A Little More Each Day

One working mama learning to run & to maintain my 100+ pound weight loss!

Weight Loss Wednesday: Thankful for a supportive partner!

on September 10, 2014

My secret weapon is definitely my awesome and supportive husband. Last night, I told my husband that I needed to do some work at night on the big work project I have coming due and his first (okay second – the first was “you mean you aren’t going to watch the rest of the Desolation of Smaug with me) comment was “What can I do to help?”

My two favorite guys getting silly.

My two favorite guys getting silly.

That’s just who he is and I am fantastically lucky. That was his response when I was ready to start losing weight, when I wanted to start running, when I wanted to run longer races, when I wanted to start a blog, everything. Every step of the way in every part of my life since we met, he has been there to help me and I could  not have achieved anything without him.

Not every one is so lucky, I know. It can be hard to make changes to your lifestyle when your partner isn’t supportive of those changes and it can be hard, as the partner, to know how to support someone without pushing. I read a blurb in Eating Well this month talking about a study in which women were more likely to binge if their partners told them they needed to lose weight. As someone who hid in the bathroom inhaling white bread anytime my family mentioned anything to me about my weight, I can definitely believe that. With that in mind, and in gratitude for my lovely partner, I thought we’d talk about some ways to get more support when one of you (but maybe not both of you) in a relationship wants to make lifestyle changes. These are things that may help if you’re in a healthy but maybe a little confused relationship – if you’re in a psychologically or otherwise abusive relationship, please be careful and seek out professional counseling/help.

Discuss your goals: Talk about what you want to change and why. Sometimes our partners can feel threatened or concerned about big changes if they don’t understand the motivations behind them. It might trigger feelings of guilt about healthy changes they need to make. If your partner is resistant, try to figure out why. There may be some middle ground. For example, my husband generally finds meatless meals unsatisfying, so if I’m offering a lot of those as options he’s more likely to eat more unhealthy things later to make up for it. That certainly isn’t good for him and is the last thing I want, so we’ve worked on coming up with meal modifications we can make to satisfy both of us (see my post on cooking when your partner isn’t on the weight loss wagon here). It’s unlikely that your partner really wants you to be unhealthy, so you should be able to find some middle ground. It can also be helpful for you, psychologically, to really think through and spell out exactly what you want to change and why. Remembering your why is a powerful thing.

● ● ●

Instructions -
a) From the weight loss post, can you pull out the passage starting with "A Little More" and going on through "for a supportive partner!", word for word?
b) Answer these about the weight loss post:
(i) What film did the husband want to finish watching?
(ii) In which magazine did the writer read a blurb about a study on partners and binging?
(iii) What kind of meals does the husband generally find unsatisfying?

● ● ●

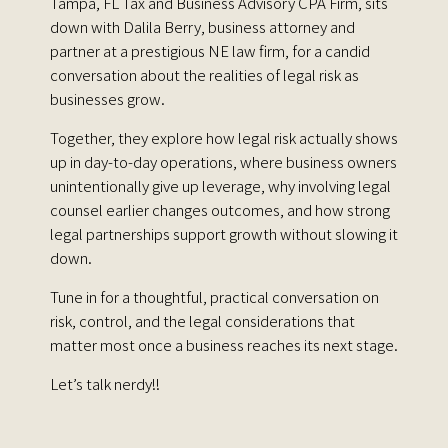
Tampa, FL Tax and Business Advisory CPA Firm, sits
down with
Dalila Berry
, business attorney and
partner at a prestigious NE law firm, for a candid
conversation about the realities of legal risk as
businesses grow.
Together, they explore how legal risk actually shows
up in day-to-day operations, where business owners
unintentionally give up leverage, why involving legal
counsel earlier changes outcomes, and how strong
legal partnerships support growth without slowing it
down.
Tune in for a thoughtful, practical conversation on
risk, control, and the legal considerations that
matter most once a business reaches its next stage.
Let’s talk nerdy!!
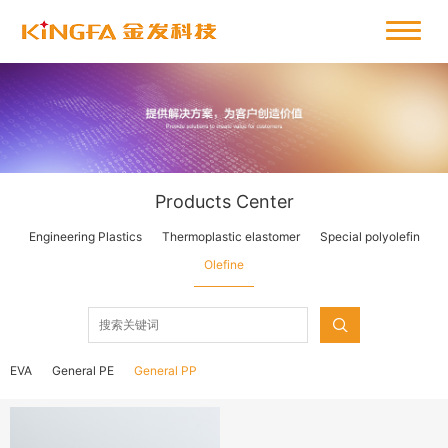
Products Center
Engineering Plastics
Thermoplastic elastomer
Special polyolefin
Olefine
EVA
General PE
General PP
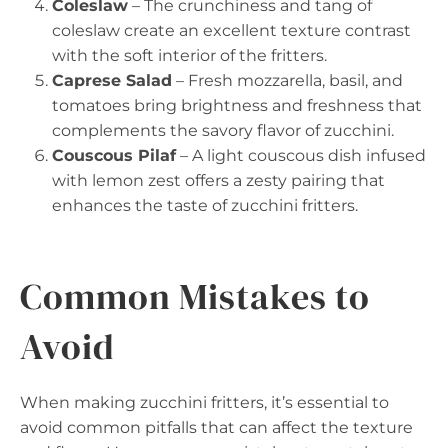
Coleslaw
– The crunchiness and tang of
coleslaw create an excellent texture contrast
with the soft interior of the fritters.
Caprese Salad
– Fresh mozzarella, basil, and
tomatoes bring brightness and freshness that
complements the savory flavor of zucchini.
Couscous Pilaf
– A light couscous dish infused
with lemon zest offers a zesty pairing that
enhances the taste of zucchini fritters.
Common Mistakes to
Avoid
When making zucchini fritters, it’s essential to
avoid common pitfalls that can affect the texture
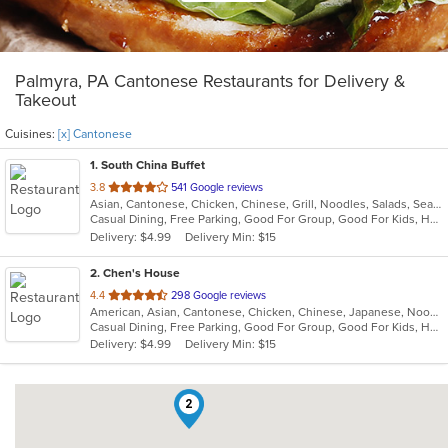
Palmyra, PA Cantonese Restaurants for Delivery &
Takeout
Cuisines:
[x] Cantonese
1
. South China Buffet
out
3.8
541 Google reviews
Asian, Cantonese, Chicken, Chinese, Grill, Noodles, Salads, Seafood, Soup, Wings
of
Casual Dining, Free Parking, Good For Group, Good For Kids, Healthy Options, Vegan Options, Vegetarian Options
5
Delivery: $4.99
Delivery Min: $15
stars.
2
. Chen's House
out
4.4
298 Google reviews
American, Asian, Cantonese, Chicken, Chinese, Japanese, Noodles, Seafood, Soup, Wings
of
Casual Dining, Free Parking, Good For Group, Good For Kids, Has TV, Healthy Options, Vegan Options, Vegetarian Options
5
Delivery: $4.99
Delivery Min: $15
stars.
2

● ● ●

Expected responses -
a)
A Little More Each Day

One working mama learning to run & to maintain my 100+ pound weight loss!

Weight Loss Wednesday: Thankful for a supportive partner!

b)
(i) The Desolation of Smaug
(ii) Eating Well
(iii) Meatless meals